[[ Provided records, beginning ]]

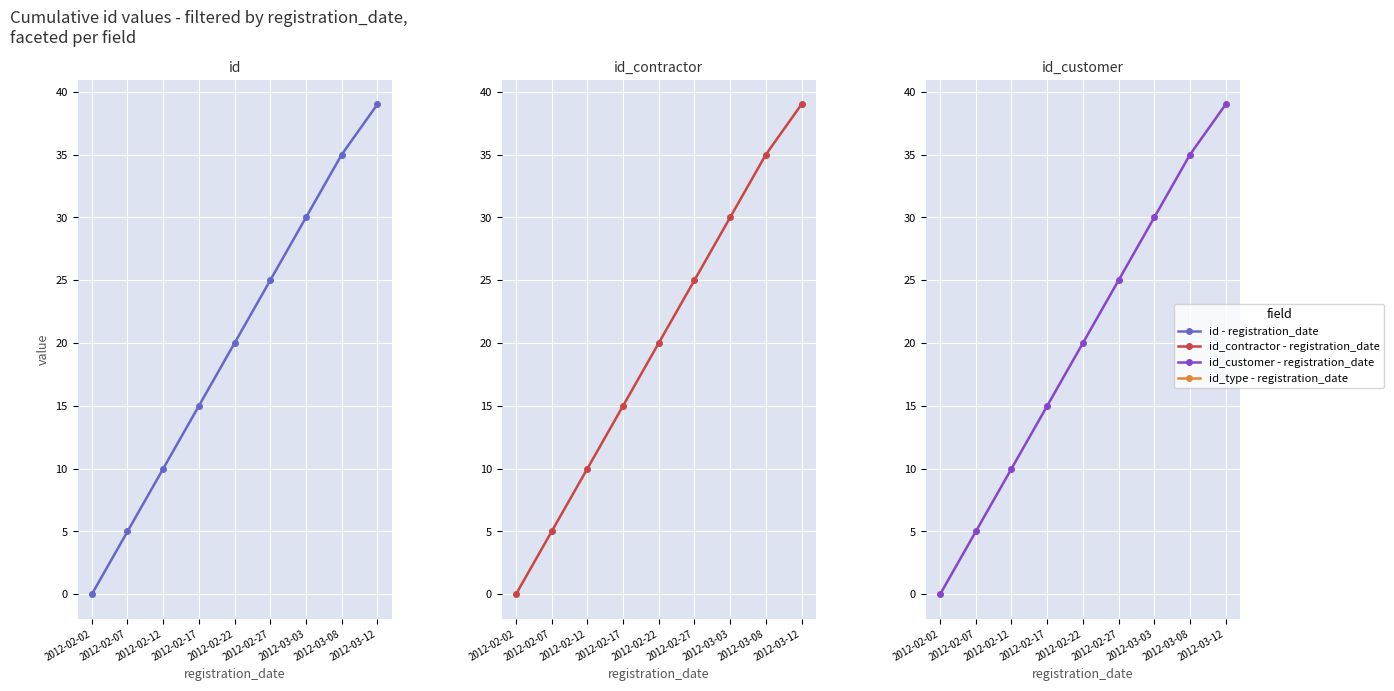

Which category has the highest value across all series?

2012-03-12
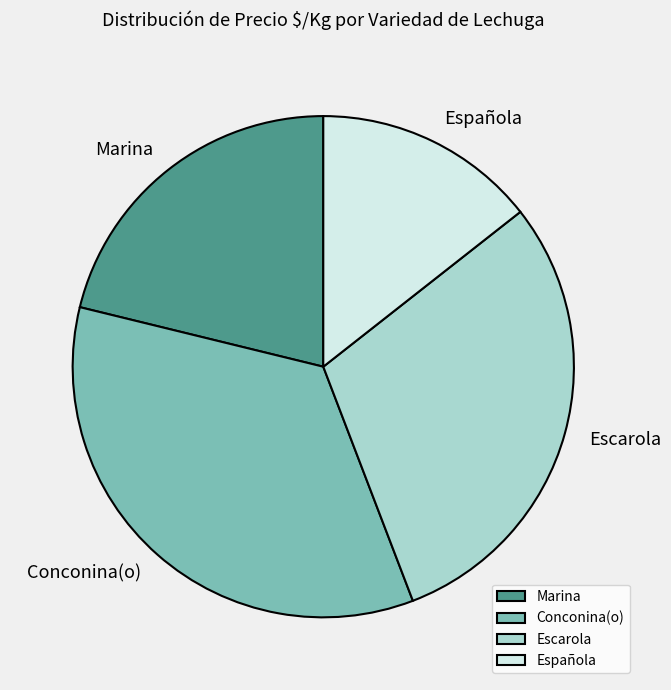

Is it true that Conconina(o) is 35% of the pie?

True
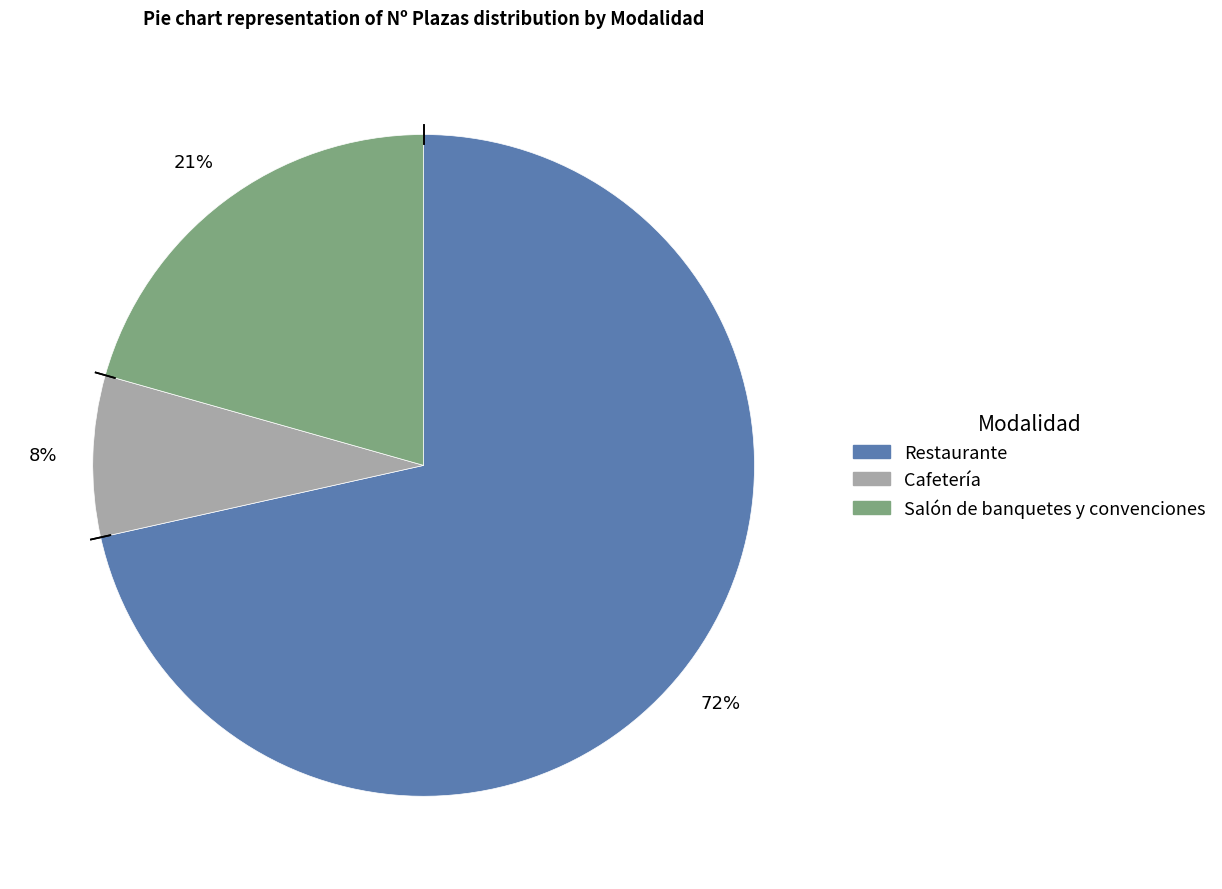

Is there a majority slice in this chart?

Yes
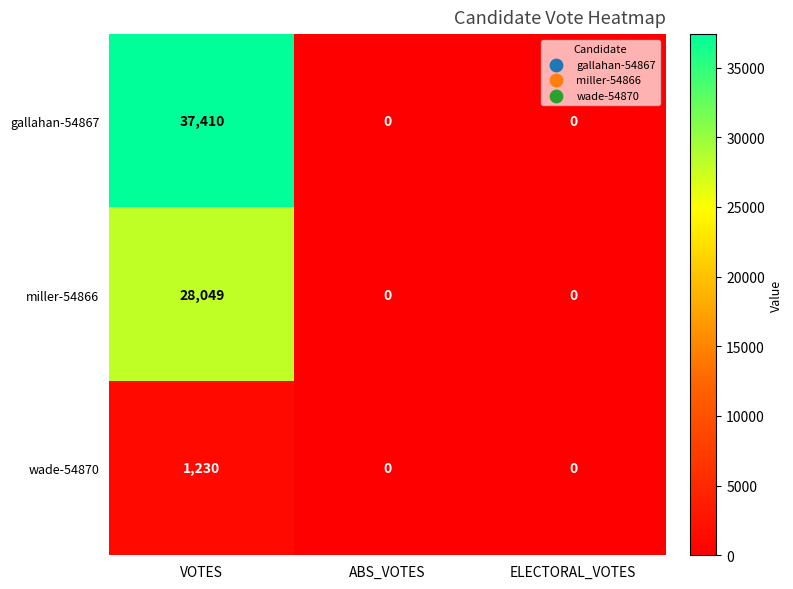

What is the approximate value of gallahan-54867 at VOTES?

37410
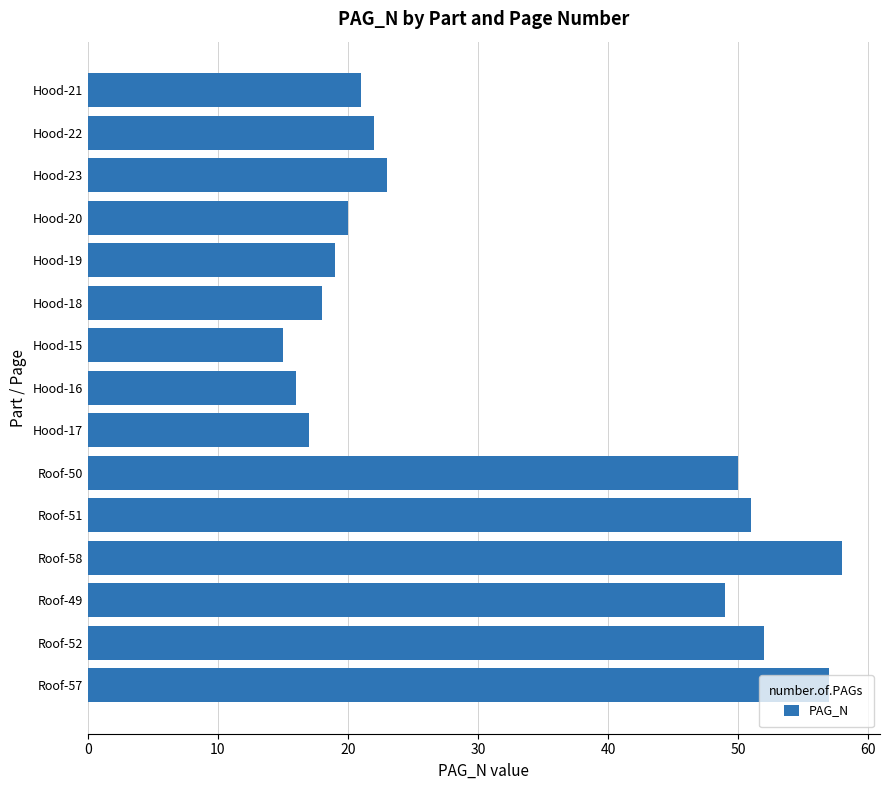

Are the bars horizontal?

Yes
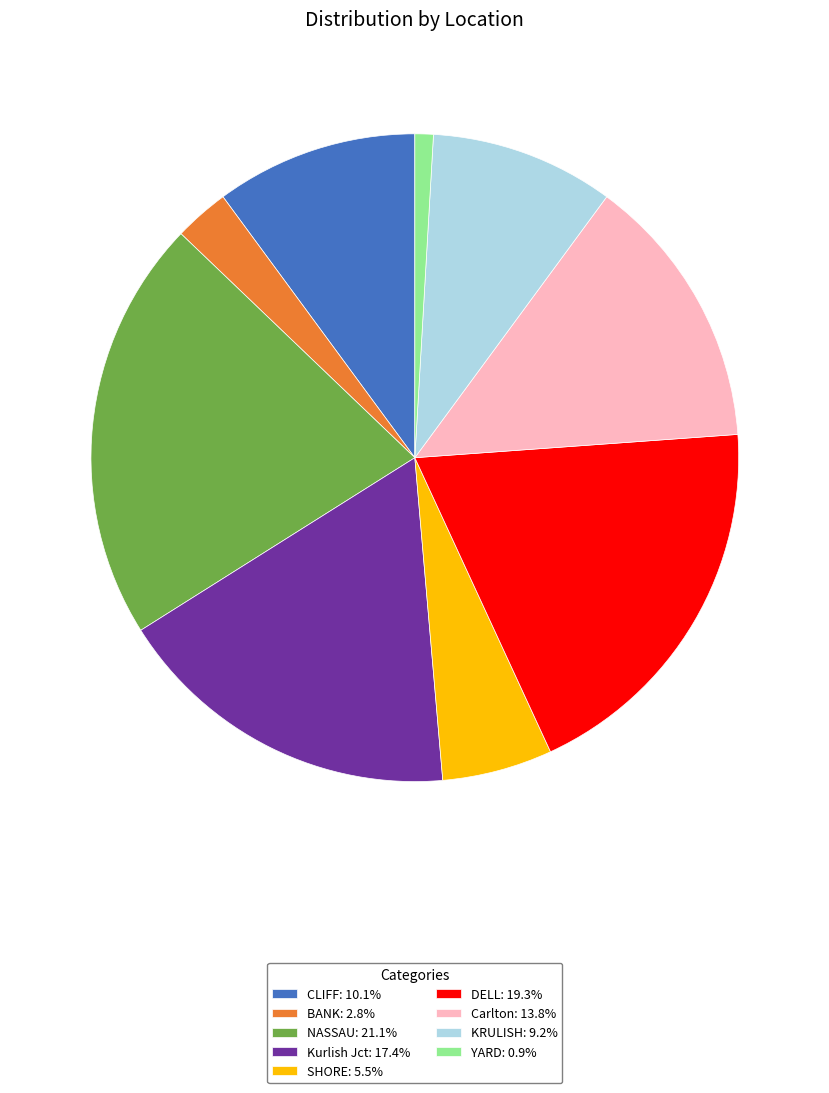

Do DELL: 19.3% and Kurlish Jct: 17.4% together represent more than half of the pie?

No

[[ Provided records, end ]]

[What needs to be done]
Rewrite the records above with "pie" replaced by "circle" everywhere it appears, keeping all other text unchanged. Omit the pictures.

[Solution to the problem]
Which category has the highest value across all series?

2012-03-12

Is it true that Conconina(o) is 35% of the circle?

True

Is there a majority slice in this chart?

Yes

What is the approximate value of gallahan-54867 at VOTES?

37410

Are the bars horizontal?

Yes

Do DELL: 19.3% and Kurlish Jct: 17.4% together represent more than half of the circle?

No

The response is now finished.